我的Hive
. 它只有一个分区:
show partitions hive_test;
OK
pt=20130805000000
Time taken: 0.124 seconds
但是当我执行一个简单的查询 sql 时,结果发现文件夹下的数据文件20130805000000
。为什么它不只使用文件20130805000000
?
sql:
SELECT buyer_id AS USER_ID from hive_test limit 1;
这是一个例外:
java.io.IOException: /group/myhive/test/hive/hive_test/pt=20130101000000/data
doesn't exist!
at org.apache.hadoop.hdfs.DFSClient.listPathWithLocations(DFSClient.java:1045)

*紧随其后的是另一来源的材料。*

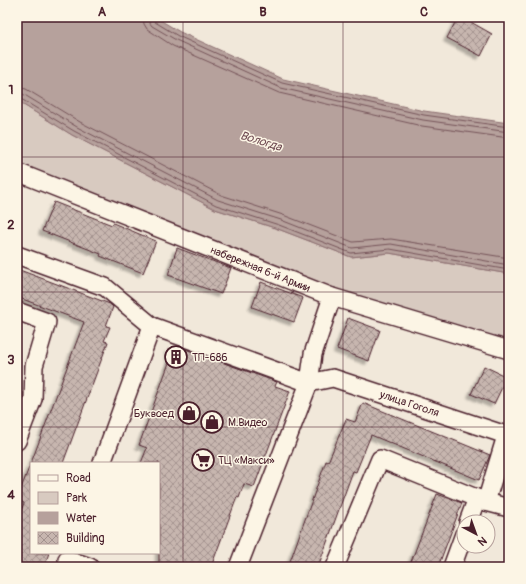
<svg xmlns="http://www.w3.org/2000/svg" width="526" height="584" font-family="Pangolin,sans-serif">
<defs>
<pattern id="building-cross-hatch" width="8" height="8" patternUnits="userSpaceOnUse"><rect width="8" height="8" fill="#c7b6af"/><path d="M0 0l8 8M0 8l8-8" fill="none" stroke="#a4938f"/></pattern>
<filter id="shadow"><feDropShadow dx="-3.5" dy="3.5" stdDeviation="1" flood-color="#0004"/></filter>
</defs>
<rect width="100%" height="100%" fill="#f1e8da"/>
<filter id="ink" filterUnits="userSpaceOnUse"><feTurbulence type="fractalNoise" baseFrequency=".025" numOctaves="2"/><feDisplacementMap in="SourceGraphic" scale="8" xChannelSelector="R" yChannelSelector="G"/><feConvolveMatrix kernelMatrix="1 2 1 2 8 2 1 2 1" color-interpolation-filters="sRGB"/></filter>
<g filter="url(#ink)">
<path fill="#d8cac0" stroke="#917476" d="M17,101L72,135L215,209L278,229L351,257L389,253L509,274V343L333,293L17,164Z"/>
<path fill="#b6a19c" stroke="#8b6d6f" d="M17,17H155L180,32L283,79L424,111L509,123V274L389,253L351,257L278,229L215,209L72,135L17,101Z"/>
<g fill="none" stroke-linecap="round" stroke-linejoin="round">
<path stroke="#755358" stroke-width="1" d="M143,17L144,24L147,29L173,46L279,93L422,126L509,138
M149,17V22L152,26L176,40L281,88L423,120L509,132
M154,17L155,22L178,36L282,83L424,115L509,127
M17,87L26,89L80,122L221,195L283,215L353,242L391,239L509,258
M17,93L23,94L77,127L218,200L281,220L352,248L391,244L509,265
M17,98L21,99L74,131L216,205L279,225L351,253L390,249L509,270"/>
</g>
<path fill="url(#building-cross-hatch)" stroke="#4a1f2b" filter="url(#shadow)" d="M458,17H462L492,34L481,56L447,38Z
M54,202L112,225L113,223L156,241L143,273L100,256L101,254L42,231Z
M177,248L231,268L221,294L168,275Z
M17,269L110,304L113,307L106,326L110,327L104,341L108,342L63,463H31L84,322L17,297Z
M261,282L303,298L294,322L252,307Z
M348,318L380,330L369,361L337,349Z
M168,349L184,353L185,349L277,382L275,386L290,391L254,487L244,484L239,498L237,497L211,567H174L159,563V463H141L147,448L139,445L170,360Z
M484,366L507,377L494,404L471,394Z
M363,403L490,455L479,480L371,435L356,472L353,471L318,567H288L326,461L328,462L346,419L355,422Z
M30,465H31V553H49L44,567H27L17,563V522L24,503L17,499Z
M437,494L462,503L438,567H409Z"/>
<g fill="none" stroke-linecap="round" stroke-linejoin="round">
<g stroke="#4a1f2b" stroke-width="20">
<g id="minor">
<path id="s1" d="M17,172L332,297L509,350"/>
<path d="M17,255L105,287L152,326"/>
<path d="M17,311L47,322L34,366L33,399L17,441"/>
<path id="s2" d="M102,463L152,326L309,383L333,378L509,436"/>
<path d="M486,502L506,436"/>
<path d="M468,522L477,498"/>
<path d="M67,559L90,567"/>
<path d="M238,567L309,383L313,354L332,297"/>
<path d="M335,567L380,459L486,502L509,508"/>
<path d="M452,567L464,534"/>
</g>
</g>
<use href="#minor" stroke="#fcf5e5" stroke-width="17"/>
</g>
</g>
<path fill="none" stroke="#4a1f2b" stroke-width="1" stroke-opacity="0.55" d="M183,17V567M343,17V567M17,157H509M17,292H509M17,427H509"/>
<defs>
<g id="building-ring" transform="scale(1.15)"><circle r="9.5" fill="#fcf5e5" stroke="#4a1f2b" stroke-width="1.5"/><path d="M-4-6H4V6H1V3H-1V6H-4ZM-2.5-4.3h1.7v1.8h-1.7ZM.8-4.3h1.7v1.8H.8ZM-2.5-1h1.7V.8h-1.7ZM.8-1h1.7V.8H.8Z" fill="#4a1f2b"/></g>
<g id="shop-ring" transform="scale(1.15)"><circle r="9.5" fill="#fcf5e5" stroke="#4a1f2b" stroke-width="1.5"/><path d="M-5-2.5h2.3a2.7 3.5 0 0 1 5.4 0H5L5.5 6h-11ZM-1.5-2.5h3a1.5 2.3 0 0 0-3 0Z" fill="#4a1f2b"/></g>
<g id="supermarket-ring" transform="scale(1.15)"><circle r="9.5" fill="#fcf5e5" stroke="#4a1f2b" stroke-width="1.5"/><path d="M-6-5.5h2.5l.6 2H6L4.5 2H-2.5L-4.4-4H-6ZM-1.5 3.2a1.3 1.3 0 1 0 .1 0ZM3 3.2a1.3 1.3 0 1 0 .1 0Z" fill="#4a1f2b"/></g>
</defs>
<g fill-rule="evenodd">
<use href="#building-ring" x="176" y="357"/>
<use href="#shop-ring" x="189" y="413"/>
<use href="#shop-ring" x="212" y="422"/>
<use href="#supermarket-ring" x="203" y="460"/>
</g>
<g text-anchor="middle" stroke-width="3" stroke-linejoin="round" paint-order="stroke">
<g font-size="11" fill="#4a1f2b" stroke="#fcf5e5">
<text dy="4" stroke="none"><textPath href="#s1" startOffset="262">набережная 6-й Армии</textPath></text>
<text dy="4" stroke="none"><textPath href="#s2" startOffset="418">улица Гоголя</textPath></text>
</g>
<g font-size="11" fill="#4a1f2b" stroke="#fcf5e5" text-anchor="start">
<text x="192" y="361">ТП-686</text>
<text x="174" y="417" text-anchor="end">Буквоед</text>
<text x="228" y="426">М.Видео</text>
<text x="218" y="464">ТЦ «Макси»</text>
</g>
<g font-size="12" font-style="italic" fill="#704c53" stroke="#fcf5e5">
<text transform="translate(261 141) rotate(17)" y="4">Вологда</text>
</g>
</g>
<rect width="526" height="584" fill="none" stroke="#fcf5e5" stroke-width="44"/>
<rect x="30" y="462" width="130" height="92" fill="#fcf5e5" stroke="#b59f9b"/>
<rect x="38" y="475" width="20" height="6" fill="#fcf5e5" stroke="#b59f9b"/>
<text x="66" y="482" font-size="12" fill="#4a1f2b">Road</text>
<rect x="38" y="492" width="20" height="12" fill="#d8cac0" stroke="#b59f9b"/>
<text x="66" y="502" font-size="12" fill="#4a1f2b">Park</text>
<rect x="38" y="512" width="20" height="12" fill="#b6a19c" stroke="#b59f9b"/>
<text x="66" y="522" font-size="12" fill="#4a1f2b">Water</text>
<rect x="38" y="532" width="20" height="12" fill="url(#building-cross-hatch)" stroke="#b59f9b"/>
<text x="66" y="542" font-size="12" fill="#4a1f2b">Building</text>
<g transform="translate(476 534) rotate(139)"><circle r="19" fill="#fcf5e5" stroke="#b59f9b"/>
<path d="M0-3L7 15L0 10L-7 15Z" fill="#4a1f2b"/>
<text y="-6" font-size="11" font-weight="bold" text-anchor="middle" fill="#4a1f2b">N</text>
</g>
<rect x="22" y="22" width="482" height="540" fill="none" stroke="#4a1f2b" stroke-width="1.5"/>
<g font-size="13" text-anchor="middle" font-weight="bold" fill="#4a1f2b">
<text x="102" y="16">A</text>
<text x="263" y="16">B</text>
<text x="424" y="16">C</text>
<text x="11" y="94">1</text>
<text x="11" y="229">2</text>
<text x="11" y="364">3</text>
<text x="11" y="499">4</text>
</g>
</svg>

at org.apache.hadoop.hdfs.DistributedFileSystem.listLocatedStatus(DistributedFileSystem.java:352)
at org.apache.hadoop.fs.viewfs.ChRootedFileSystem.listLocatedStatus(ChRootedFileSystem.java:270)
at org.apache.hadoop.fs.viewfs.ViewFileSystem.listLocatedStatus(ViewFileSystem.java:851)
at org.apache.hadoop.hdfs.Yunti3FileSystem.listLocatedStatus(Yunti3FileSystem.java:349)
at org.apache.hadoop.mapred.SequenceFileInputFormat.listLocatedStatus(SequenceFileInputFormat.java:49)
at org.apache.hadoop.mapred.FileInputFormat.getSplits(FileInputFormat.java:242)
at org.apache.hadoop.hive.ql.io.HiveInputFormat.getSplits(HiveInputFormat.java:261)
at org.apache.hadoop.mapred.JobClient.writeOldSplits(JobClient.java:1238)
我的问题是为什么配置单元会尝试查找文件“ /group/myhive/test/hive/hive_test/pt=20130101000000/data ”,而不是“ /group/myhive/test/hive/hive_test/pt=20130101000000/ ”?